> _ACTIVITY_: When a line in the data below includes "Instruction", pick it out and copy it.

> _DATA SHOWN_:
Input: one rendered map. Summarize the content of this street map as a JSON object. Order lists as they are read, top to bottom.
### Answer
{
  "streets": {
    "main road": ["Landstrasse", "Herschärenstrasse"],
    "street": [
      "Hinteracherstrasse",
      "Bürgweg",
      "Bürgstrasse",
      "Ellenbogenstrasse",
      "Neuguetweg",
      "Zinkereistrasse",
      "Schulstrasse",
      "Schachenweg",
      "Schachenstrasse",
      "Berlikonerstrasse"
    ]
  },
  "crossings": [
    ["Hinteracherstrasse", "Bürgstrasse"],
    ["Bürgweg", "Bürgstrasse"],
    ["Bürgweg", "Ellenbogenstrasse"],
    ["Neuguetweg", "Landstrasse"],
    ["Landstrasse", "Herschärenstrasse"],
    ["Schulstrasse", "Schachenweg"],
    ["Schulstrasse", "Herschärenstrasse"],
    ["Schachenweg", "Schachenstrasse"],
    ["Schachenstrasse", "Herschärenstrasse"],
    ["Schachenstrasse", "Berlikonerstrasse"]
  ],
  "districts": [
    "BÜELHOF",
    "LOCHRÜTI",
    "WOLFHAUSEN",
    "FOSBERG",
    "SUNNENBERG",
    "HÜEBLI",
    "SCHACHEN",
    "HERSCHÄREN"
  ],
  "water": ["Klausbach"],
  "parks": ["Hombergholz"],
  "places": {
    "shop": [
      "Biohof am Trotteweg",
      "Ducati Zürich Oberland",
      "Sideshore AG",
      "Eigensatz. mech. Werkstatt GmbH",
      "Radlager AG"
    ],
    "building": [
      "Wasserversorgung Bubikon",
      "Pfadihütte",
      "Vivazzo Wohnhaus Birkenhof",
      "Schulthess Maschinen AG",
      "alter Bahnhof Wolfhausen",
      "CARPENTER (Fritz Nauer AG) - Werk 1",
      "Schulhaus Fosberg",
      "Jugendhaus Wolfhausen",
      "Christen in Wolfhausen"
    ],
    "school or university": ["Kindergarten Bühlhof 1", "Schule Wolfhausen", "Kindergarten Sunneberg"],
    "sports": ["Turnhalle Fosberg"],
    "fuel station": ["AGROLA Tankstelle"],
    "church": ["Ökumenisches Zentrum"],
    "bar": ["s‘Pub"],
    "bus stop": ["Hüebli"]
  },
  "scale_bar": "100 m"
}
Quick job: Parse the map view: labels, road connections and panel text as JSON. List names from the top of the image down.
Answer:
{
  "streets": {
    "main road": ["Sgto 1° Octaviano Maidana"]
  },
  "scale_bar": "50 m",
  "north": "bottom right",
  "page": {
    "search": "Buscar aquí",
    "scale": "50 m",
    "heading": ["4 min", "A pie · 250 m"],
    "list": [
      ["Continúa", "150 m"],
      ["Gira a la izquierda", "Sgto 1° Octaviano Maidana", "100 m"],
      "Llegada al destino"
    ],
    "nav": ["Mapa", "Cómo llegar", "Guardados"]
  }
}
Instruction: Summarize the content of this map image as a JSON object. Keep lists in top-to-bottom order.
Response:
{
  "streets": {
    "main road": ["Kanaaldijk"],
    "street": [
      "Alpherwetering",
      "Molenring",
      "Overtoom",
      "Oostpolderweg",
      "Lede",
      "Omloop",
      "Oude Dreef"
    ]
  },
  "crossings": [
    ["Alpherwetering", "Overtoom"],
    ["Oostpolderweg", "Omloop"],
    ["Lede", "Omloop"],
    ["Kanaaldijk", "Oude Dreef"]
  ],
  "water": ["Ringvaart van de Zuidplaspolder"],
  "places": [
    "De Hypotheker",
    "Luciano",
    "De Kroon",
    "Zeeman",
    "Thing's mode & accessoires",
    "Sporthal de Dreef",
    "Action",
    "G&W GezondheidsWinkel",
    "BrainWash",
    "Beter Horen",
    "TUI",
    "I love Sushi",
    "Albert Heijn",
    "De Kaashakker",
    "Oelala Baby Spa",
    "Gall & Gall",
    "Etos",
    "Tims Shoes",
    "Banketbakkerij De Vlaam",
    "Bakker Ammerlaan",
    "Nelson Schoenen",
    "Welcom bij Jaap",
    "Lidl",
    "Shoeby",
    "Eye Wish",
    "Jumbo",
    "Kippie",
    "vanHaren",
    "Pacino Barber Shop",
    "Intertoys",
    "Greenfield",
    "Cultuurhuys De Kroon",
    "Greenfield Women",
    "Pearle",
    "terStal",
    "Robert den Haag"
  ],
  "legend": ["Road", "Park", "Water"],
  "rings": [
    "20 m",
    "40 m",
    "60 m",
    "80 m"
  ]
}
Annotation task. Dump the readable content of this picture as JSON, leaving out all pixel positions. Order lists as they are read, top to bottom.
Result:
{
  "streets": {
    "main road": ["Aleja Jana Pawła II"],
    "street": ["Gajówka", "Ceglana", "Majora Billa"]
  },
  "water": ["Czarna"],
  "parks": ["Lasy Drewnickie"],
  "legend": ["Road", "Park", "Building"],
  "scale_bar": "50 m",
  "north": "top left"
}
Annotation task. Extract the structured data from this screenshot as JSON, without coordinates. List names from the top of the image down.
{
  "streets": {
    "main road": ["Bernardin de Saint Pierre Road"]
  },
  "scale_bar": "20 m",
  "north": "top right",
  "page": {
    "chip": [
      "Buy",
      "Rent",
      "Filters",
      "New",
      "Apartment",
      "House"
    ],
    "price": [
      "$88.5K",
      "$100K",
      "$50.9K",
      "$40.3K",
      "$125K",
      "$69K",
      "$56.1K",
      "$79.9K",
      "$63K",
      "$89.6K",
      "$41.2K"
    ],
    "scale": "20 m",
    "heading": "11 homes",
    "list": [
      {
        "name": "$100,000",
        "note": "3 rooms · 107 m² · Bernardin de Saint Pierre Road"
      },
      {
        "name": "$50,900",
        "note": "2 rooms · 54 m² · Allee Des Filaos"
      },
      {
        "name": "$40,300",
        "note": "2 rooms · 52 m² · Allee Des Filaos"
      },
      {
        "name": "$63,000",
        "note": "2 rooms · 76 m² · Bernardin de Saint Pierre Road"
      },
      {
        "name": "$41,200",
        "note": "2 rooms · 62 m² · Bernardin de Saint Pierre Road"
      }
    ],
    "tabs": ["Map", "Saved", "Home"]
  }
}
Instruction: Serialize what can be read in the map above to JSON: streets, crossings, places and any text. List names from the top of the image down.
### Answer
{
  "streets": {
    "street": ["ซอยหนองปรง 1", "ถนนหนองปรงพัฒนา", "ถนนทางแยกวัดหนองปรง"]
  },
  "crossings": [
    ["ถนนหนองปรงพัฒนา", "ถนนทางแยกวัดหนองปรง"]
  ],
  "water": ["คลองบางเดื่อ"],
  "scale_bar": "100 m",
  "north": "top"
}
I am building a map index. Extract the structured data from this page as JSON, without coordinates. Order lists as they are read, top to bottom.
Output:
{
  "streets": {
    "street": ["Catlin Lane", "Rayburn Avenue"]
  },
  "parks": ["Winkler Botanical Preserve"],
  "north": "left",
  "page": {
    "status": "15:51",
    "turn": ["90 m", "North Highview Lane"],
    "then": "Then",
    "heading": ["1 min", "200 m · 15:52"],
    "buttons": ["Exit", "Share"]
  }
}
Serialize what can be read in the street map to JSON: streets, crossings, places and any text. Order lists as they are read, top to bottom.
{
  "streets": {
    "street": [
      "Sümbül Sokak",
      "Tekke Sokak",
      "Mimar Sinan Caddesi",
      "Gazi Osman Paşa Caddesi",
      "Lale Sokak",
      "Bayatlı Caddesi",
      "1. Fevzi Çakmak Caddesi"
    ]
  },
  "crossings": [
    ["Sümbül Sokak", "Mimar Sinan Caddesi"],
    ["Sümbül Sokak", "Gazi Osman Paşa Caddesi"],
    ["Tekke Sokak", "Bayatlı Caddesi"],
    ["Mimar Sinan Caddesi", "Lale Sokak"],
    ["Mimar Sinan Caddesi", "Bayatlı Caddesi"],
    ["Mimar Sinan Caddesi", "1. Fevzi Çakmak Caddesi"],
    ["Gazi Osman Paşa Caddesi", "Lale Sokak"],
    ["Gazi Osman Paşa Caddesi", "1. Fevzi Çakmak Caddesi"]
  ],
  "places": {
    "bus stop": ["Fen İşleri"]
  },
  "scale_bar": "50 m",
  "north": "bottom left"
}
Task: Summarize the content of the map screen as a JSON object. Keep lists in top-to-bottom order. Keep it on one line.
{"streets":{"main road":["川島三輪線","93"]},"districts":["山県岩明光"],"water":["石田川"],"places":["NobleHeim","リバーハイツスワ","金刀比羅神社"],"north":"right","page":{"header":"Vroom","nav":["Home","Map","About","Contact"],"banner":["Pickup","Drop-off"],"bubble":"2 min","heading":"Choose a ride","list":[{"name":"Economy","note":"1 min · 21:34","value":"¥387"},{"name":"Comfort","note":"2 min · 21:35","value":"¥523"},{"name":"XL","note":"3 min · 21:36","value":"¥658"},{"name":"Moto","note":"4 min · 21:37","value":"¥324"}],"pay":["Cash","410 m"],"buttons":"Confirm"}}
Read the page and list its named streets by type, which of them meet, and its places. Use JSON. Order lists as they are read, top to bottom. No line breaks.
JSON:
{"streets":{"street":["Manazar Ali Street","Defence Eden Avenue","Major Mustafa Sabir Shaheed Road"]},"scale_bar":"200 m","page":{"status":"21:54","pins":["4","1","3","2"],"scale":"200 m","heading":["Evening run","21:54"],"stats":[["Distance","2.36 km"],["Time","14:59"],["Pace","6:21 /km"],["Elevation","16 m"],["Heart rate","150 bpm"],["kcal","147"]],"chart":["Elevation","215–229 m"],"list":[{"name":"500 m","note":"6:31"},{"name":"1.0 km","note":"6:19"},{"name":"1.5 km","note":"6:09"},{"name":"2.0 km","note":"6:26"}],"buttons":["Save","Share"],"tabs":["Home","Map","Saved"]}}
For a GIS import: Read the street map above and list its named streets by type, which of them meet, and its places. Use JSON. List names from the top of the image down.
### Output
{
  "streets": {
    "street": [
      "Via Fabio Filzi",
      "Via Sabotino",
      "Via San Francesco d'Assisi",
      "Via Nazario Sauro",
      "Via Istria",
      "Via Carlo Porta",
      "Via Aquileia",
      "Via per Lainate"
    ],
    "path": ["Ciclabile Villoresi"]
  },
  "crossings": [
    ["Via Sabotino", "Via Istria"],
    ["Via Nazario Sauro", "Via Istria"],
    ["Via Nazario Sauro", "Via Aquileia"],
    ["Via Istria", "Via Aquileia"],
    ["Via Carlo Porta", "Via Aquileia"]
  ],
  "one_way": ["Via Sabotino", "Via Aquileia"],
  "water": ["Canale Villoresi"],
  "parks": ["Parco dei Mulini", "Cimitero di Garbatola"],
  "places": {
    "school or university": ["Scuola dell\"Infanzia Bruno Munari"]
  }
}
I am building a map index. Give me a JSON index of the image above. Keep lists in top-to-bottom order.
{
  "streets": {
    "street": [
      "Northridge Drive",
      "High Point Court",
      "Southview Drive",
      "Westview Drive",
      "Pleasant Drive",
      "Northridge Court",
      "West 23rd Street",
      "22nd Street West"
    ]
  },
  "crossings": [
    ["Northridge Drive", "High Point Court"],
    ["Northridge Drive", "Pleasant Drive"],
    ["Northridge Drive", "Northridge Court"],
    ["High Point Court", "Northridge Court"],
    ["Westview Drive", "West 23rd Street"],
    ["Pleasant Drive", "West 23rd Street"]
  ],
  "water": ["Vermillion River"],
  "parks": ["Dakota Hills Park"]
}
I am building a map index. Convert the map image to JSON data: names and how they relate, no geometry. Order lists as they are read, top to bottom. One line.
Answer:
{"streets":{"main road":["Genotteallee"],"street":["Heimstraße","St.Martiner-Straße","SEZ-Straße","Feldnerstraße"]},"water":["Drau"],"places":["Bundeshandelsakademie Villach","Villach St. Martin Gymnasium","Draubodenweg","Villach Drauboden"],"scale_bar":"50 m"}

> _WRITTEN REPLY_:
Instruction: Summarize the content of this map image as a JSON object. Keep lists in top-to-bottom order.
Instruction: Serialize what can be read in the map above to JSON: streets, crossings, places and any text. List names from the top of the image down.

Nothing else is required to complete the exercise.